An example of the second approach would be to add a prefix to the string to trigger interpolation, e.g.:
$"Hello, {name}, you have {amount} donut\{s\} left."
Now the holes can be expressed with ordinary braces, and just like format strings you have to escape braces to actually get them in the text (though we are eager to use backslash escapes instead of the double braces that format strings use). You can see up front that the string is interpolated, and if we ever add support for custom interpolators, the function can be put immediately before or after the $; whichever we decide:
LOC$"Hello, {name}, you have {amount} donut\{s\} left."
SQL$"…"
URI$"…"
The prefix certainly doesn’t have to be a $, but that’s the character we like best for it.
We don’t actually have to do it with a prefix. JavaScript is going to use back ticks to surround the string. But prefix certainly seems better than yet another kind of string delimiter.
Conclusion
The prefix approach seems better and more future proof. We are happy to use $. It wouldn’t compose with the @ sign used for verbatim strings; it would be either one or the other.
Format specifiers
Format strings for String.Format allow various format specifiers in the placeholders introduced by commas and colons. We could certainly allow similar specifiers in interpolated strings. The semantics would be for the compiler to just turn an interpolated string into a call to String.Format, passing along any format specifiers unaltered:
$"Hello, {name}, you have {amount,-3} donut\{s\} left."
This would be translated to
String.Format("Hello, {0}, you have {1,-3} donut{{s}} left.", name, amount)
(Note that formatting of literal curlies needs to change if we want to keep our backslash escape syntax, which, tentatively, we do).
The compiler would be free to not call String.Format, if it knows how to do things more optimally. This would typically be the case when there are no format specifiers in the string.
Conclusion
Allow all format specifiers that are allowed in the format strings of String.Format, and just pass them on.
Expressions in the holes
The final – important – question is which expressions can be put between the curly braces. In principle, we could imagine allowing almost any expression, but it quickly gets weird, both from a readability and from an implementation perspective. What if the expression itself has braces or strings in it?

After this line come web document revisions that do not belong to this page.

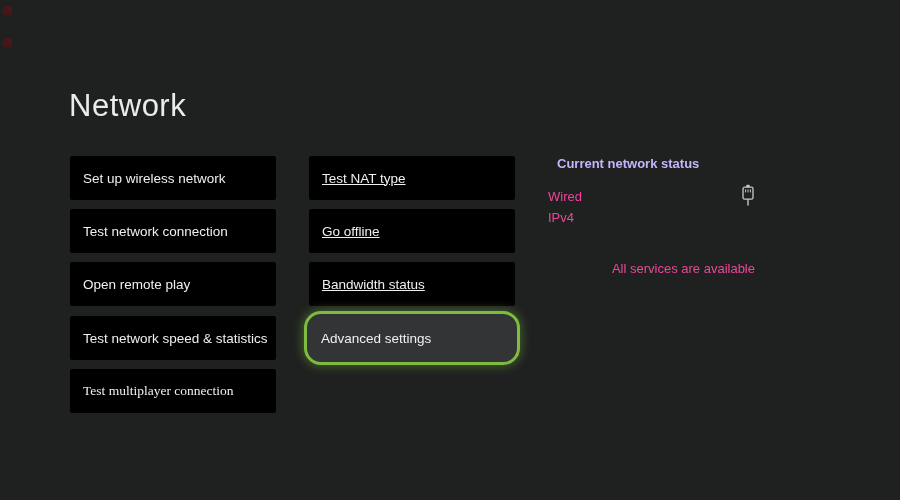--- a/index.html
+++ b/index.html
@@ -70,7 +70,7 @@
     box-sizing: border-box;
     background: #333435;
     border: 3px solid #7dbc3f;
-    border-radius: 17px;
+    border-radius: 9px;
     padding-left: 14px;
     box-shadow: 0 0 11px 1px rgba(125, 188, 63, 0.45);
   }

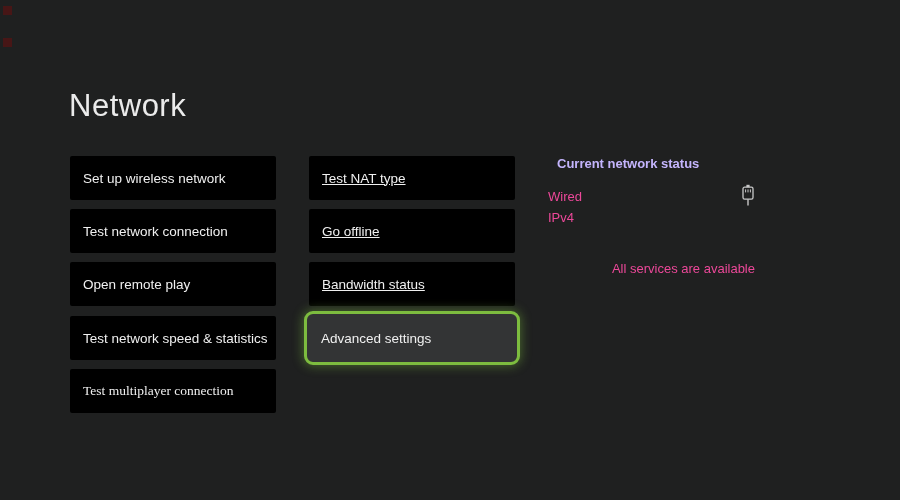--- a/index.html
+++ b/index.html
@@ -195,6 +195,10 @@
     </div>
   </div>
 
+  <div class="watermark">
+    <div class="wm-line1">GAMES</div>
+    <div class="wm-line2">ERRORS</div>
+  </div>
 
 </div>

We wouldn’t be able to just lex our way past it (when to stop?), and similarly a reader, even with the help of colorization, would get mightily confused about what gets closed out when exactly.
Additionally the choice to allow format specifiers limits the kinds of expressions that can unambiguously precede those.
$"{a as b ? – c : d}" // ?: or nullable type and format specifier?
The other extreme is to allow just a very limited set of expressions. The common case is going to be simple variables anyway, and anything can be expressed by first assigning into variables and then using those in the string.
Conclusion
We want to be quite cautious here, at least to begin with. We can always extend the set of expressions allowed, but for now we want to be close to the restrictive extreme and allow only simple and dotted identifiers.